The path that the future held was one in which current technologies advanced, where better horseshoes were made, better wheels and lighter carriages to be pulled. The future Ford saw was one in which horses were no longer the primary means of transportation — a completely different future than the one that had been laid out.

It’s not hard to see how this relates to modern marketing or how the introductory quote in this section resonates strongly. School and education are clearly important; however, they can only teach us what has been, not what will be.

Our job as marketers then is to pay close attention to what’s going on in the present, combine that with our general understanding of what the various web properties we market on are attempting to accomplish, and either read directly or read analysis of important patents and whitepapers in our effort to predict what the future will bring. This is how we will market to the future.

Fun Fact: In Aldous Huxley’s book, Brave New World, the years are dated based on the “Year Of Our Ford” or “Annum Fordum.”

Marketing lesson #4: On understanding business

“Business is a cobweb of human relationships.”

H. Ross Perot

Easily my favorite Presidential candidate of all time simply for what he added to the conversation, Ross Perot brings a core lesson to the table that is perhaps more true today: To do any type of good business, you must understand that you are entering into a complex system of relationships.

When the words were uttered, Perot was referring to doing business with government and large companies. Add to that the complexities of the social landscape today, and we come to terms with the fact that business is not about making money, it is about growing relationships — and with those, the money will follow.

To punctuate that, let’s now look at the full quote from which the above was taken:

“Business is not just doing deals; business is having great products, doing great engineering, and providing tremendous service to customers. Finally, business is a cobweb of human relationships.”

Business is not just about signing the deal, it’s about providing great service and understanding that there is a large network of humans we will have to interact with — each in their own way, on their own platform. As marketers it’s critical then that we understand our piece in the puzzle an provide that service and communication where our customers are and in the format they want to be communicated in.

Fun Fact: Ross Perot started his first company, EDS, with a loan of $1,000 from his wife. He sold the company for $2.5 billion 21 years later.

Marketing lesson #5: On testing

“Never stop testing, and your advertising will never stop improving.”

David Ogilvy

In 1948, David Ogilvy entered the ad industry at the age 38. While we wrote brilliant creative, the biggest leap forward he helped marketers make was in the area of analytical marketing and the invention of A/B split testing.
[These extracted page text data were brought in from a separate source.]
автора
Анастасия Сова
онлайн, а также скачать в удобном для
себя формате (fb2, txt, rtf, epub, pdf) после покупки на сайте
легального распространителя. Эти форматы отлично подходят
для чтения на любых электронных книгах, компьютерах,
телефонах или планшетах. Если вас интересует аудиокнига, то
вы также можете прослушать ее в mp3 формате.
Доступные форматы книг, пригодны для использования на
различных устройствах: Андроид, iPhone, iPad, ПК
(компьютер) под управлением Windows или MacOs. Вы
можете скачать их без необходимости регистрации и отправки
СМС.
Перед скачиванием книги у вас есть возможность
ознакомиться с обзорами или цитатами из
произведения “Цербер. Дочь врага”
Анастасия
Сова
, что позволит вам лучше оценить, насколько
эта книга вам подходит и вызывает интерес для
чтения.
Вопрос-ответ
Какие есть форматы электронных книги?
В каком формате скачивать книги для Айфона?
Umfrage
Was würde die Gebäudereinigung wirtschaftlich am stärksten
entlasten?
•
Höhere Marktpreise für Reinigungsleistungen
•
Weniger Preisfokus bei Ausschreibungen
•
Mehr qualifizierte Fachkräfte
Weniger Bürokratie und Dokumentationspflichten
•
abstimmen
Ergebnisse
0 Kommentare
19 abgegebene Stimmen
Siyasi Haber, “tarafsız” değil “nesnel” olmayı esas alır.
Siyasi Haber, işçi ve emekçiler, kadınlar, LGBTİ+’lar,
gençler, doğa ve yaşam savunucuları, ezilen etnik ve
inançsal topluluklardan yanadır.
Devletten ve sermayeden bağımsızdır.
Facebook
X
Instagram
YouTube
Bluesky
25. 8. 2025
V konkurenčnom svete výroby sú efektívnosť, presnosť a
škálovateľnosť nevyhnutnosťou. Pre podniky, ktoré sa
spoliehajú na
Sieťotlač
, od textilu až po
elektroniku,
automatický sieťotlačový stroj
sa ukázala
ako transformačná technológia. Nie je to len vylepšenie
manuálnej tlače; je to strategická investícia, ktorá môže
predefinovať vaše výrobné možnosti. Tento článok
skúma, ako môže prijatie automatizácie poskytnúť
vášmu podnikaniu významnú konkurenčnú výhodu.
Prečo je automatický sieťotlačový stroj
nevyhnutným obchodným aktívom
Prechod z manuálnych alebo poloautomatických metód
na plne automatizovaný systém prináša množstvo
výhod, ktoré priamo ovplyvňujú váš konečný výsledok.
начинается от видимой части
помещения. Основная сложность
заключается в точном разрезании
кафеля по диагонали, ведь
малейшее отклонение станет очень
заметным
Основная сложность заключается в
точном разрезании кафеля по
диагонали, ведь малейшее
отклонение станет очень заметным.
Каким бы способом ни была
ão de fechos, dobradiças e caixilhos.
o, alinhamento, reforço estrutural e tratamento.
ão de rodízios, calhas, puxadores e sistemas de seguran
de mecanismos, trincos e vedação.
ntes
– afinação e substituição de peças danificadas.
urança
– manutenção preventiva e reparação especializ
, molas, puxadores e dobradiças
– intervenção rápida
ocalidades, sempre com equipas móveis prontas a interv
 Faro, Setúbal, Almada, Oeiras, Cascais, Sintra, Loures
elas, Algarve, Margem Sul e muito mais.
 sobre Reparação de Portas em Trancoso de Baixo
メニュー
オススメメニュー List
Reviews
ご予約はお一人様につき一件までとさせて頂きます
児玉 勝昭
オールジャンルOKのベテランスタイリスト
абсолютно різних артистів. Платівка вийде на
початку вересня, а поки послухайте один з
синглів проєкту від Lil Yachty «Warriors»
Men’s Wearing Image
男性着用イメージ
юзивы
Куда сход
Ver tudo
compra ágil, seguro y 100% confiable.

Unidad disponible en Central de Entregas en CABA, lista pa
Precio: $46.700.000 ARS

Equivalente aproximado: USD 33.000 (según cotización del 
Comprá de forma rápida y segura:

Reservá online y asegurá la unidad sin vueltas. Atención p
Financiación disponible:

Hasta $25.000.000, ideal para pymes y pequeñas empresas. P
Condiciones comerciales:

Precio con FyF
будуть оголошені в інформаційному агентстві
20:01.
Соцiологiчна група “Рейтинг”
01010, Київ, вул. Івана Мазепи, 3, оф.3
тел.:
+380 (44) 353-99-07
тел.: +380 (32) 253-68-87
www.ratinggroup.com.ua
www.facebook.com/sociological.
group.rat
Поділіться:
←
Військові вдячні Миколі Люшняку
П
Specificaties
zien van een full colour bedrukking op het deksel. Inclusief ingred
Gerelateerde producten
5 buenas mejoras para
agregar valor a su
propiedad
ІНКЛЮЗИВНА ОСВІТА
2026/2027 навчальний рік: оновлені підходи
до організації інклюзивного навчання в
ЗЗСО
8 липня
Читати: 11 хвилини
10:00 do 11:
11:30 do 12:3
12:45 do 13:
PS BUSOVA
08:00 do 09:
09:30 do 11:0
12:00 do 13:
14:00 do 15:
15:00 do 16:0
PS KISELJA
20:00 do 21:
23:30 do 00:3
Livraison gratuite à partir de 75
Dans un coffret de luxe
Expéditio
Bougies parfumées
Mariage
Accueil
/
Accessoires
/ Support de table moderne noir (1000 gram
He was the first to run two sets of ad copy in a small sample, see which performed better, and then roll out the winner nationally. His mindset likely has to do with his prior work at the research agency Gallup during World War II, where he learned to focus on research and reality.

There’s a very important lesson in this for all of us: Testing is crucial, and strict methods of judging success and failure must be established.

More important, perhaps, is the idea that success ultimately comes down to hard numbers. A lesson we all need to remember is that it’s not about how fun or creative our campaigns are, but whether they generate the conversions intended.

Fun Fact: During his time with Gallup, David Ogilvy mastered propaganda and successfully ruined the reputations of businesses that supplied the Nazis with product.

Lessons from our past

There are many marketing lessons that have stood the test of time over decades and centuries because they help us tap into the core of the human experience.

Marketing trends from eras past may have come and gone, but the root concepts remain the same — and even today, we can still absorb the wisdom of those that came before us and apply it our own strategies with great success.